### [TEXT UNDER STUDY]

Edit the crawl-urlfilter.txt file to edit the pattern of the urls that have to be fetched.

cd /nutch-0.9.0/search
vi conf/crawl-urlfilter.txt

change the line that reads:   +^http://([a-z0-9]*\.)*MY.DOMAIN.NAME/
to read:                      +^http://([a-z0-9]*\.)*org/

Or if downloading the whole internet is desired edit the nutch-site.xml file so that it includes the following property.

<property>
  <name>urlfilter.regex.file</name>
  <value>automaton-urlfilter.txt</value>
</property>

Distribute the code and the configuration

Copy the code and the configuration to the slaves

scp -r /nutch-0.9.0/search/* nutch@???:/nutch-0.9.0/search

Copy the keys to the slave machines

scp /nutch-0.9.0/home/.ssh/authorized_keys nutch@???:/nutch-0.9.0/home/.ssh/authorized_keys

Check if shhd is ready on the machines

ssh ???
hostname

Crawling

To crawl using dfs it is first necessary to format the namenode of Hadoop and then start it as well as all the datanode services.

### [INPUT DATA]
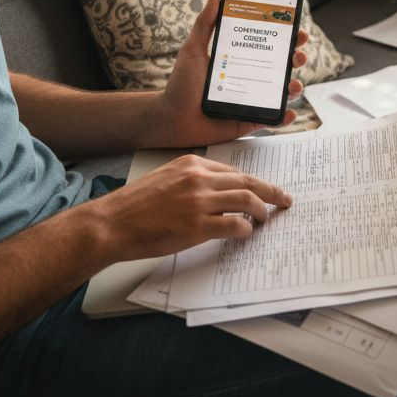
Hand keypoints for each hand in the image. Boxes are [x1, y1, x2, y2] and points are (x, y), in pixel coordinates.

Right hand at [94, 153, 293, 258]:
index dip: (252, 181)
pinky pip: (234, 224)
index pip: (233, 170)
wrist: (112, 223)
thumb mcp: (165, 179)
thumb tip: (216, 193)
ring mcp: (199, 201)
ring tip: (268, 218)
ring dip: (262, 209)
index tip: (263, 189)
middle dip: (270, 190)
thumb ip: (191, 180)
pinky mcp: (197, 225)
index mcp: (191, 163)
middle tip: (284, 199)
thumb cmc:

### [USING THE INFORMATION]
• A. From the Nutch setup guide, write out the passage between "Copy the keys" and "the datanode services.", inclusive.
• B. Extend the Nutch setup guide onward from its final sentence.

### [ANSWERS TO THE EXERCISE]
• A.
Copy the keys to the slave machines

scp /nutch-0.9.0/home/.ssh/authorized_keys nutch@???:/nutch-0.9.0/home/.ssh/authorized_keys

Check if shhd is ready on the machines

ssh ???
hostname

Crawling

To crawl using dfs it is first necessary to format the namenode of Hadoop and then start it as well as all the datanode services.

• B.
Format the namenode

bin/hadoop namenode -format

Start all services on all machines.

bin/start-all.sh

To stop all of the servers use the following command, do not do this now:

bin/stop-all.sh

To start crawling from a few urls as seeds an url directory is made in which a seed file is put with some seed urls. This file is put into the hdfs, to check if hdfs has stored the directory use the dfs -ls option of hadoop.

mkdir urls
echo "http://lucene.apache.org" >> urls/seed
bin/hadoop dfs -put urls urls
bin/hadoop dfs -ls urls

Start an initial crawl

bin/nutch crawl urls -dir crawled -depth 3

On the masternode the progress and status can be viewed with a webbrowser. [http://localhost:50030/|http://localhost:50030/]

Searching

To search in the collected webpages the data that is now on the hdfs is best copied to the local filesystem for better performance. If an index becomes to large for one machine to handle, the index can be split and separate machines handle a part of the index. First we try to perform a search on one machine.

Install nutch for searching

Because the searching needs different settings for nutch than for crawling, the easiest thing to do is to make a sepperate folder for the nutch search part.

ssh root@???
mkdir /nutchsearch-0.9.0
chown nutch:users /nutchsearch-0.9.0
exit

ssh nutch@???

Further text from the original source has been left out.